▶ About this task
Please render the rows from the line with "Compute, for industrial" up to and including the line with "Answer: approximately 45°" as a JSON list of strings, one string per line, with blank lines left out.

▶ Records
*** Begin section ***

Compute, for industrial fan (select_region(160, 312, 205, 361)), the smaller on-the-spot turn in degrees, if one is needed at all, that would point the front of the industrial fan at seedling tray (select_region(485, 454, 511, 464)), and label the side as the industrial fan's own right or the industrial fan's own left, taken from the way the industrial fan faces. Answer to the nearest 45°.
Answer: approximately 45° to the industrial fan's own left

*** End section ***
*** Begin section ***

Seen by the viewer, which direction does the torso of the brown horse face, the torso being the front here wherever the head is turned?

*** End section ***
*** Begin section ***

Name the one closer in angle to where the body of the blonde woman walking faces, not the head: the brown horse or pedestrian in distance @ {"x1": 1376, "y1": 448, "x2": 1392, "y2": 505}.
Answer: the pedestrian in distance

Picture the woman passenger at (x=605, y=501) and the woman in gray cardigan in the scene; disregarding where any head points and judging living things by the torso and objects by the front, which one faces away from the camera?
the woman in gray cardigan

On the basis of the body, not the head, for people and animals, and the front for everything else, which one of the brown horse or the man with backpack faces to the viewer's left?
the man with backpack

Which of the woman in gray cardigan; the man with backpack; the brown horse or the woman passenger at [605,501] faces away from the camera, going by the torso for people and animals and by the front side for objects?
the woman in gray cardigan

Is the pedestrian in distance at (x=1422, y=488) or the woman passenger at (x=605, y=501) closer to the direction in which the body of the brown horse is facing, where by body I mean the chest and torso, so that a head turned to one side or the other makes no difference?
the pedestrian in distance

*** End section ***

▶ Answer box
[
  "Compute, for industrial fan (select_region(160, 312, 205, 361)), the smaller on-the-spot turn in degrees, if one is needed at all, that would point the front of the industrial fan at seedling tray (select_region(485, 454, 511, 464)), and label the side as the industrial fan's own right or the industrial fan's own left, taken from the way the industrial fan faces. Answer to the nearest 45°.",
  "Answer: approximately 45° to the industrial fan's own left"
]